• Required actions:
1 > Transcribe the passage on tasting aged tea between "We rinse the" and "as taste it.", inclusive.
2 > Continue the passage on tasting aged tea, picking up after its final sentence.

• Provided text:

The cake is unwrapped slowly. We photograph the wrapper front and back, noting any stamps, batch numbers, or leaf-grade abbreviations. A sample of the dry leaf is lifted from the edge and placed in a white porcelain dish. The smell is the first honest signal: old libraries, camphor, a trace of dried jujube, or sometimes a flat cardboard note that suggests over-drying. A 2006 Menghai 7542 passed through a wet Guangzhou summer will smell nothing like the same recipe stored in a Kunming flat. We teach you to trust the nose before the water touches the leaf.
We rinse the leaves twice, short and swift — a practice borrowed from the old Kunming factories to wake the compressed material without stripping the early infusions. The first brew is always observed, not immediately drunk. We hold the cup by its rim and look at the colour: an amber that edges towards chestnut suggests dry ageing; a deep reddish mahogany often whispers of traditional storage with its humid, enzymatic acceleration. A thin, pale liquor in a decade-old cake can be a quiet alarm. You learn to read the tea as much as taste it.

• Extracted records:
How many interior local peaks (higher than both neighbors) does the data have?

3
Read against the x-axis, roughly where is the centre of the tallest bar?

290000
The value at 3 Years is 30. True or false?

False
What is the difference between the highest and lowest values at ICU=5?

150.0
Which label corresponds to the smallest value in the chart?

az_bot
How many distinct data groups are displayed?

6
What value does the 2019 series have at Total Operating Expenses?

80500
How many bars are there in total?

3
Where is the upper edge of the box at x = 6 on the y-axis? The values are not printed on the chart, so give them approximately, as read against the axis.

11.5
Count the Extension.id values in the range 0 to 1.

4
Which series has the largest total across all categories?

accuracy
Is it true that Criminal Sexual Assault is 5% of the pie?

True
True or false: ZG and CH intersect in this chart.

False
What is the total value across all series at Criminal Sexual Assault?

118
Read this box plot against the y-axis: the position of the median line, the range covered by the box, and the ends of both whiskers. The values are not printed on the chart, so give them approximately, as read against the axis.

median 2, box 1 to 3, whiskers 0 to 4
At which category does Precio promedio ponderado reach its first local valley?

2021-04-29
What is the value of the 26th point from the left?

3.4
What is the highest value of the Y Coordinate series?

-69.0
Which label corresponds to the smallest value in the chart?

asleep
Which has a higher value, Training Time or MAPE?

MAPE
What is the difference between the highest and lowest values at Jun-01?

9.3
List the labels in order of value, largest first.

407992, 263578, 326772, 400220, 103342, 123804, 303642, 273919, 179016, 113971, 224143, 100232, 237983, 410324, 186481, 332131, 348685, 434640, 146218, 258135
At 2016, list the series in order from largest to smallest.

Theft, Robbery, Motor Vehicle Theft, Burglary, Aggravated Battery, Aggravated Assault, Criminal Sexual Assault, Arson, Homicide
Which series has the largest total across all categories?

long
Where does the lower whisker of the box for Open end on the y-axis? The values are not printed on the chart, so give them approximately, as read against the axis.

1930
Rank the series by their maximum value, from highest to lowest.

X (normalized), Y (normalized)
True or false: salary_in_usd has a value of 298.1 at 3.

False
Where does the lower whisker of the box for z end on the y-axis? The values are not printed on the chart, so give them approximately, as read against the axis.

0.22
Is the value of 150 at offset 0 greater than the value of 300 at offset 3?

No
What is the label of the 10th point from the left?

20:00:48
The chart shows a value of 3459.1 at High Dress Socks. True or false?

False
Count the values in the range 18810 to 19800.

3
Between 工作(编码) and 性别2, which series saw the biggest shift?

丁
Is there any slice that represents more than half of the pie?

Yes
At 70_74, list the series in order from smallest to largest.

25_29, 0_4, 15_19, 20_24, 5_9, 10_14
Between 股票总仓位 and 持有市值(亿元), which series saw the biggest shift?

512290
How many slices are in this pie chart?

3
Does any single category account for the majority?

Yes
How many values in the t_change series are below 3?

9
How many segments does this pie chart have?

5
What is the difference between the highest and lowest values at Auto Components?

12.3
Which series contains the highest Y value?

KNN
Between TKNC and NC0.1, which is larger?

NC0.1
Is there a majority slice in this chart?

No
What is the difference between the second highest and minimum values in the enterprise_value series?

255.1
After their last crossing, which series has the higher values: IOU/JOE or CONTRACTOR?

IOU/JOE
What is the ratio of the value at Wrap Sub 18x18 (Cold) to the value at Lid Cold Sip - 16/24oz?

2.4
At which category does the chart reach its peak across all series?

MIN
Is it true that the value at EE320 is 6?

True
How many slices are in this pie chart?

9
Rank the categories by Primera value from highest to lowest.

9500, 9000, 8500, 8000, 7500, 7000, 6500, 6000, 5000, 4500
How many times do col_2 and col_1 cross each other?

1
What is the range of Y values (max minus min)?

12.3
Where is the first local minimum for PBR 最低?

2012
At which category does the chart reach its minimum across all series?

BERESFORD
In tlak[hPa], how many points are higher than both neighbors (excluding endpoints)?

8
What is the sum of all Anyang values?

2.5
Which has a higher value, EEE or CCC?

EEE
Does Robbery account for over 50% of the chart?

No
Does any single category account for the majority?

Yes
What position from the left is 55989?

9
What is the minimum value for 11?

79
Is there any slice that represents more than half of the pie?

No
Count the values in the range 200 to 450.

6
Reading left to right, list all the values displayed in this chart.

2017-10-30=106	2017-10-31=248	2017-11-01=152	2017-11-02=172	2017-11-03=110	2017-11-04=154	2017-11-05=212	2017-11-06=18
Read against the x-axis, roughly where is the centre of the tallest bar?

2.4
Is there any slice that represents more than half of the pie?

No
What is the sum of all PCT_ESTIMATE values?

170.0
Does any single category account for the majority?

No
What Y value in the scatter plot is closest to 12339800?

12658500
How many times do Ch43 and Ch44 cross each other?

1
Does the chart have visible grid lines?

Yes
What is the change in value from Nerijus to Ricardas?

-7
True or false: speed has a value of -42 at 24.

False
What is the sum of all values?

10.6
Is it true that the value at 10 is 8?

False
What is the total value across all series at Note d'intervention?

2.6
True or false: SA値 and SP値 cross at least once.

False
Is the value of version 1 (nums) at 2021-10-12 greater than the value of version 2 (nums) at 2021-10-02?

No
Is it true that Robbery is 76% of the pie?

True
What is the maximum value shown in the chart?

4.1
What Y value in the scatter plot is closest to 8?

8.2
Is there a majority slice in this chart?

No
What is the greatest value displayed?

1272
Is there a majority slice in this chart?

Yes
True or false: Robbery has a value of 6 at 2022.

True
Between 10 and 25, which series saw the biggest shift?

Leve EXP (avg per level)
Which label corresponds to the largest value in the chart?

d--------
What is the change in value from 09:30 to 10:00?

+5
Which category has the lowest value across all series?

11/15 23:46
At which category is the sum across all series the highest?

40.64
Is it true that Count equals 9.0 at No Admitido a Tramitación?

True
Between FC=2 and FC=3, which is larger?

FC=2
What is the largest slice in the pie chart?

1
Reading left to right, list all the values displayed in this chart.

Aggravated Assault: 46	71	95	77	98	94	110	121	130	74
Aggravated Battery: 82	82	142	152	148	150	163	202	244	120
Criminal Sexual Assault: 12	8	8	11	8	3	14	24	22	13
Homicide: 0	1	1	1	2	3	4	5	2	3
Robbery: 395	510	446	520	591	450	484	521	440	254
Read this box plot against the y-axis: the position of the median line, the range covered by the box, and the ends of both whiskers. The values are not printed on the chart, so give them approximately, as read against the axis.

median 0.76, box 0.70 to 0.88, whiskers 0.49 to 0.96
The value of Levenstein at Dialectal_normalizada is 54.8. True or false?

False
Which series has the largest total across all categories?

• Results for the exercise:
1 >
We rinse the leaves twice, short and swift — a practice borrowed from the old Kunming factories to wake the compressed material without stripping the early infusions. The first brew is always observed, not immediately drunk. We hold the cup by its rim and look at the colour: an amber that edges towards chestnut suggests dry ageing; a deep reddish mahogany often whispers of traditional storage with its humid, enzymatic acceleration. A thin, pale liquor in a decade-old cake can be a quiet alarm. You learn to read the tea as much as taste it.

2 >
We move into the wet-leaf examination. After the rinse, the leaves are unfolded on the lid of the gaiwan and inspected row by row. We look for even oxidation, the presence of whole leaves versus broken fragments, and any signs of re-steaming or surface mould that was brushed off earlier. Through a loupe, you see the tiny cracks and folds that only genuine compression produces over time — a pressed leaf changes like old paper. Rehearsed fakes rarely hold that soft, irregular lattice of wear.
The heart of the session is the water-extract evaluation. We pour three precisely timed infusions, measuring the weight of the steep and the texture of the pour. The first carries the perfume; the second reveals the structure; the third tests endurance. Liu Shenyang often places a neutral reference sample — say, a 2005 Xiaguan mushroom tuo of verifiable Kunming storage — beside the cake under review. Drinking them in tandem exposes imbalances: a sudden astringency in the fourth infusion, or a hollow throat feel that never fills. These are data points that go straight into the written report.
We close with a quiet minute. You hold the wet leaves in your palm — a pile of warm, dark olive shreds. Amgalan might tell you which factory pressing a twenty-year-old cake resembles, and why. The report will arrive in your inbox within forty-eight hours, but by now you already know the tea’s story. You leave with a decision, not a gamble.
Members of tea.community receive priority booking for this service, and we often coincide evaluation sessions with the public tasting cohorts posted on tea.events so that you can compare notes with a wider circle before finalising a purchase.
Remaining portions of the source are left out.